(Data)

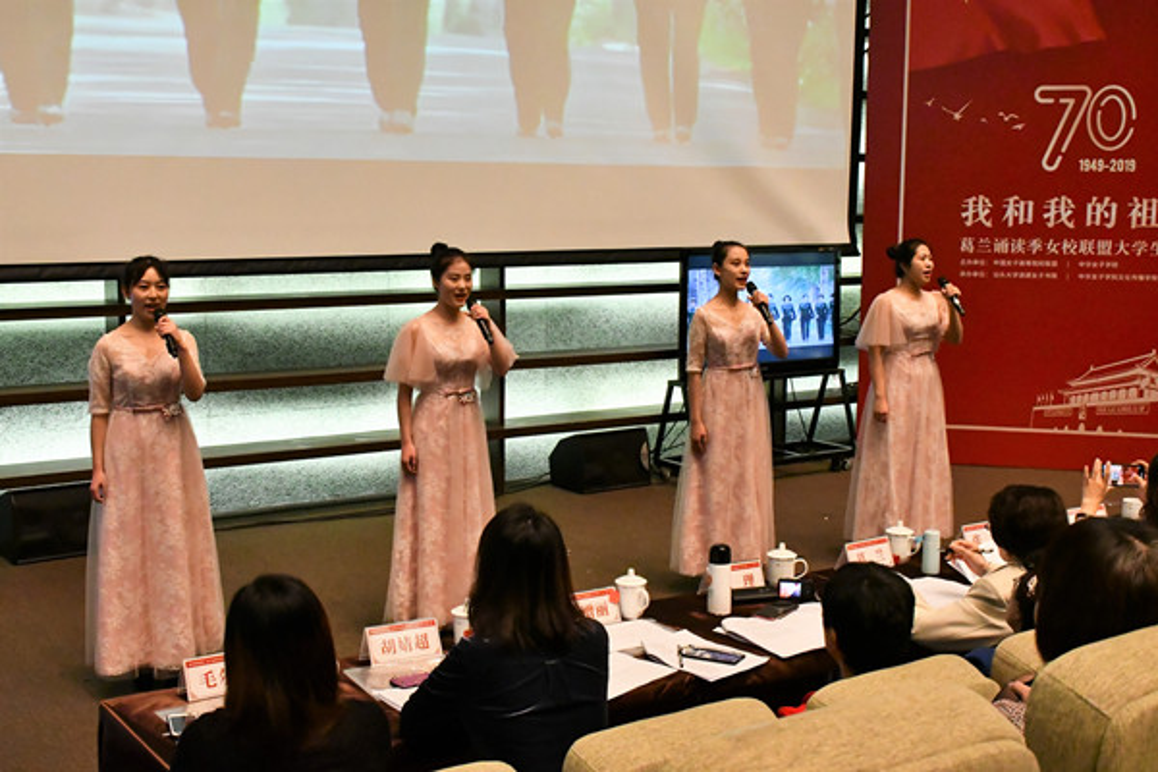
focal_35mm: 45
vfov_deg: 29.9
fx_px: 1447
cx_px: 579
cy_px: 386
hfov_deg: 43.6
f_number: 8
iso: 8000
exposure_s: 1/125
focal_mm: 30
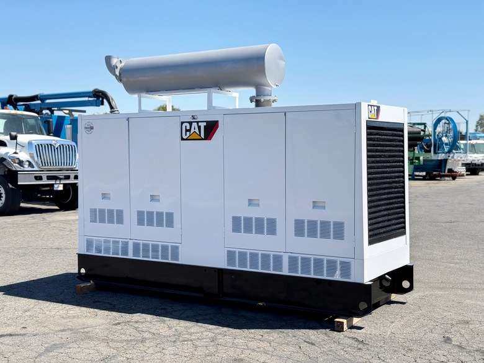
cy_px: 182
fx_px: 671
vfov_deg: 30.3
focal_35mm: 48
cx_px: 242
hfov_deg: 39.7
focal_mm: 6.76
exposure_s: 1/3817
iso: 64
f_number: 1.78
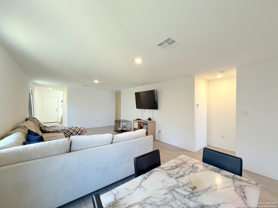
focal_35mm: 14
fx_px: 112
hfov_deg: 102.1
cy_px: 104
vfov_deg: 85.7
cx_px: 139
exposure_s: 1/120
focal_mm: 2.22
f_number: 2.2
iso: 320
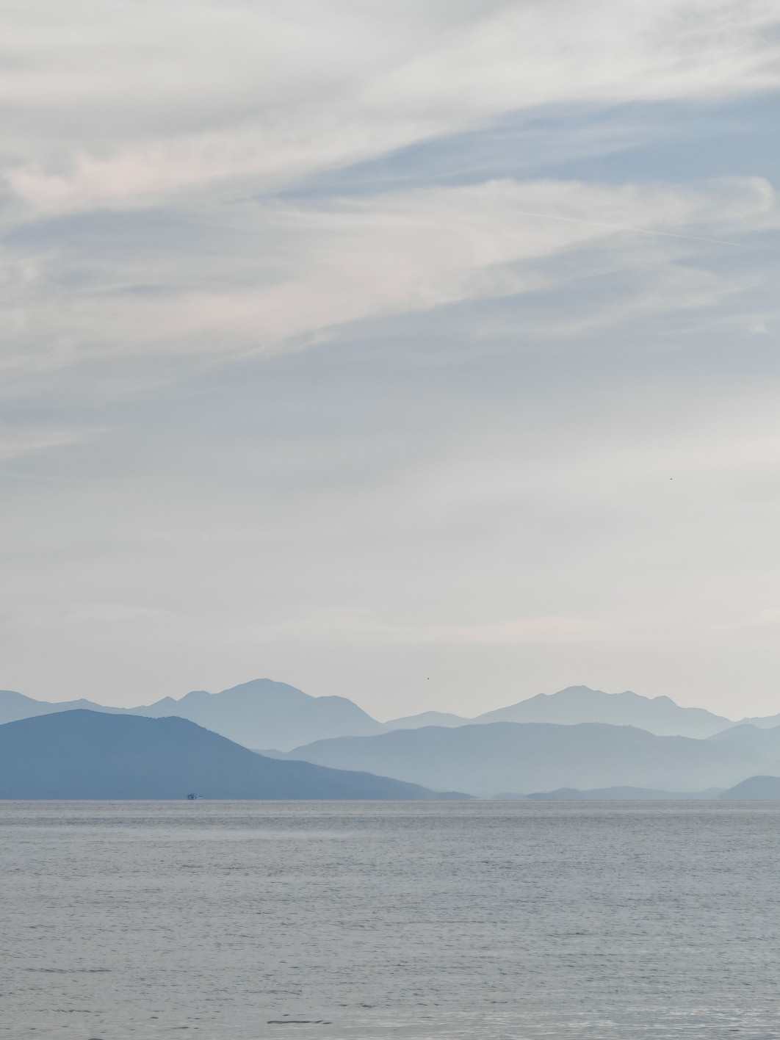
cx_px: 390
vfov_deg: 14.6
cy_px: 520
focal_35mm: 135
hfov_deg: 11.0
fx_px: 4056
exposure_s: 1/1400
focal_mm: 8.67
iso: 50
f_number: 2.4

(End Data)

-- About this task --
Copy each line of the records precisely and drop any images they hold.

-- Output --
focal_35mm: 45
vfov_deg: 29.9
fx_px: 1447
cx_px: 579
cy_px: 386
hfov_deg: 43.6
f_number: 8
iso: 8000
exposure_s: 1/125
focal_mm: 30
cy_px: 182
fx_px: 671
vfov_deg: 30.3
focal_35mm: 48
cx_px: 242
hfov_deg: 39.7
focal_mm: 6.76
exposure_s: 1/3817
iso: 64
f_number: 1.78
focal_35mm: 14
fx_px: 112
hfov_deg: 102.1
cy_px: 104
vfov_deg: 85.7
cx_px: 139
exposure_s: 1/120
focal_mm: 2.22
f_number: 2.2
iso: 320
cx_px: 390
vfov_deg: 14.6
cy_px: 520
focal_35mm: 135
hfov_deg: 11.0
fx_px: 4056
exposure_s: 1/1400
focal_mm: 8.67
iso: 50
f_number: 2.4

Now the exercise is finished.